One year ago, it was possible for a state to bar financial assistance for poor people who pleaded guilty to crimes but who then wanted to appeal their sentences. Today, no such law is permitted under the Constitution. One year ago today, a prisoner seeking to raise a constitutional claim about his or her parole process had to overcome a nearly insurmountable appellate hurdle. Today, that hurdle remains high but much lower. One year ago today, a capital defendant had to choose between federal and state courts in making certain kinds of appeals. Today, if that prisoner chooses to seek recourse in state court the federal courts have the authority to stay any federal claims until the state court claims have been resolved.
Taken together, these rulings say that there are a majority of justices on the Court who are no longer willing to be patient and to wait for lower courts or state legislators (or Congress, for that matter) to ensure more fairness and accuracy in capital cases in particular. Taken together, these decisions are some of the practical consequences of the concerns Justice Sandra Day O'Connor raised in a speech four years ago when she said: "If statistics are any indication, the system may well be allowing some innocent defendants to be executed ... Serious questions are being raised about whether the death penalty is being fairly administered in this country."
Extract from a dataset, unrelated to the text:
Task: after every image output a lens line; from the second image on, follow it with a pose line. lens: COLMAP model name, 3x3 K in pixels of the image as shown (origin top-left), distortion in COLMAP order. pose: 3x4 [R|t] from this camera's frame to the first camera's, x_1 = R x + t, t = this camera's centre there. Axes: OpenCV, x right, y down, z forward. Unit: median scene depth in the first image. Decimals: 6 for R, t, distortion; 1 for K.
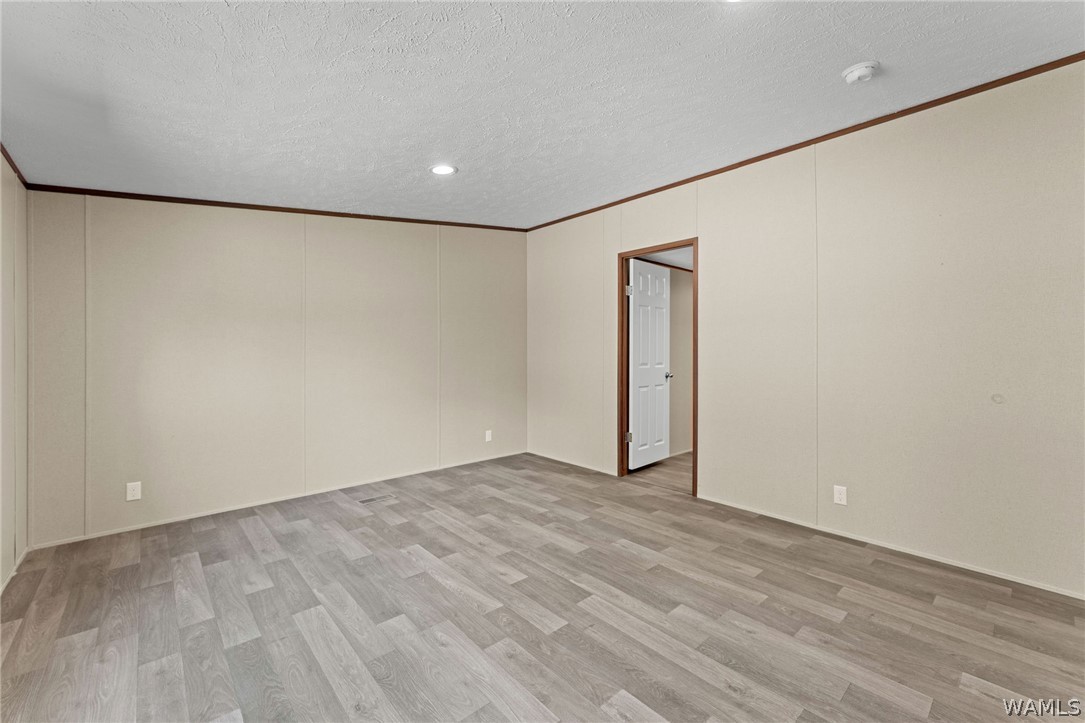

This is not to say that the Court suddenly has turned on its tail and has gone "soft on crime." There were plenty of rulings this past term — about a dozen, by my count — that count as "tough on crime" verdicts from the justices. Criminal defendants and convicted felons today still have it much tougher on appeal than their predecessors might have had it a few decades ago. The tide has not turned. But the relentless "refinement" (read: narrowing) of procedural rules governing criminal cases has ebbed. And that is a legacy that most Court observers would not have predicted a few years ago from this particular group of Justices. The legacy of the Rehnquist court is secure, but it is still being shaped. And this past term it was shaped more subtly than anyone might have expected.

So now the Gang of Nine, in various stages of health and well-being, all head off for their summer vacations. The world they will return to on the first Monday in October clearly will be different than the one they leave behind today. The question for the season, however, is whether the shiny, happy faces on the bench will be different a few months from now. If so, a new era on the Court may begin. If not, the Rehnquist Court will yet have another opportunity to shape its destiny. And then we'll have an opportunity to see whether this term's curious trend continues or just fades away.